In instrumentation mode, the summary view contains three different sections “most called functions,” “functions with most individual work” and “functions taking longest.” The “most called functions” section lists the functions that were called the highest number of times, and lists the total number of calls for each of them. “Functions with most individual work” details the functions that have the most time spent inside that function and not in any sub-function (since we capture all function entries and exits in instrumentation mode we can tell the exact time spent in a function). And finally, “functions taking longest” shows the functions that took the most time while including all time spent in their sub-functions (which is more like inclusive mode for sampling).
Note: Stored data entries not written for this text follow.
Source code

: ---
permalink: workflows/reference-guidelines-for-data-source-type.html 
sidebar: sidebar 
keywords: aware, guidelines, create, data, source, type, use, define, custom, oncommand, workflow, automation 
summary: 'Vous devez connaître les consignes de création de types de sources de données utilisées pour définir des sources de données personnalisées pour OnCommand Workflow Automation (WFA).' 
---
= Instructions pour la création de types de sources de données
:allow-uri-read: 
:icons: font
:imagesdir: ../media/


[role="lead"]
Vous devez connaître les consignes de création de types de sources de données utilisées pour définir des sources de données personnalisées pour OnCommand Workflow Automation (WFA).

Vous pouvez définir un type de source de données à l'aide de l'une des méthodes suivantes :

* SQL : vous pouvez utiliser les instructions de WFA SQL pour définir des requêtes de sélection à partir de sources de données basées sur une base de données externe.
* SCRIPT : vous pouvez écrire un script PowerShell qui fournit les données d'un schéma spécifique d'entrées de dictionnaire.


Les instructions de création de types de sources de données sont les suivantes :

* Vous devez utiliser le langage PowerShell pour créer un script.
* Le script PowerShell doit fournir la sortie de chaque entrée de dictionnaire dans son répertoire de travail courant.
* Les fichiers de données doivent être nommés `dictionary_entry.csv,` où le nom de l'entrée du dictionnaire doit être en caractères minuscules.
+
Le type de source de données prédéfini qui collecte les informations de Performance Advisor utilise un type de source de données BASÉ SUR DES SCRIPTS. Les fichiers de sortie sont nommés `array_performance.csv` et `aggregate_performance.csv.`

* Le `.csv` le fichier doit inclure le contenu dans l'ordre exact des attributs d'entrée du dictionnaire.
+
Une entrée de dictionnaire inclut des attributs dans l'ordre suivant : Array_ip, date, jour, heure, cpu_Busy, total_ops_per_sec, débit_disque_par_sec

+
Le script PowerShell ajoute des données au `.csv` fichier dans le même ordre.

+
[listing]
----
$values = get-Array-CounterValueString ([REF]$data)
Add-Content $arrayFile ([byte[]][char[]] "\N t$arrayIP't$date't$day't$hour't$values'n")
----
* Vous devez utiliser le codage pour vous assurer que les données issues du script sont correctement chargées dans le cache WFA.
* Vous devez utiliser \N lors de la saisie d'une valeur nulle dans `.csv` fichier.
The picture below shows the instrumentation summary view for our demo application. The nice thing about instrumentation is that it captures every function entry and exit, so you get absolute data to analyze, not just samples.
.jpg)
Looking at “functions with most individual work,” we can confirm what we learned from sampling, that Rational.reduce is the function that is using the most CPU time. But we also can glean another useful bit of information from this page that we couldn’t see in sampling mode. We can see in “most called functions” that System.Array.GetUpperBound is being called almost 87,000 times, much more then any other function. Also you may notice the 0x2b000001 listed at the bottom of functions with most individual work. This is simply an unresolved function as I did not have all of my symbol paths configured correctly before this profiling run.
The final type of summary view is the summary view for runs of the profiler that have object allocation collection enabled. Object allocation collection only works for .NET applications, and it captures all allocations and de-allocations of managed types and can tell you which function performed the allocation. You can turn on object allocation by right-clicking on a performance session and checking the collection option on the first property page. Pictured below is a view of the summary screen for an object allocation run. First off, it listed the functions that allocated the highest percent of bytes compared to the total number of bytes allocated during the profiling run. Then it listed the types that allocated the highest total percent of bytes. And finally, it lists the types that had the most instances allocated during the profiling run. From this view we can see that most of our memory space is being used by strings and string builders in this profiling run. If we are running into memory issues, we can use some of the more detailed allocation views to see who is allocating all of the strings.
.jpg)
So by using the summary views we were able to isolate two possible performance issues in our code. First, we learned that Rational.reduce is the function that takes up the majority of processing time. Second, we learned that System.Array.GetUpperBound is being called a very large number of times. These are the type of top level performance issues that you can find with summary view without having to drill into any of the more detailed views of the performance report.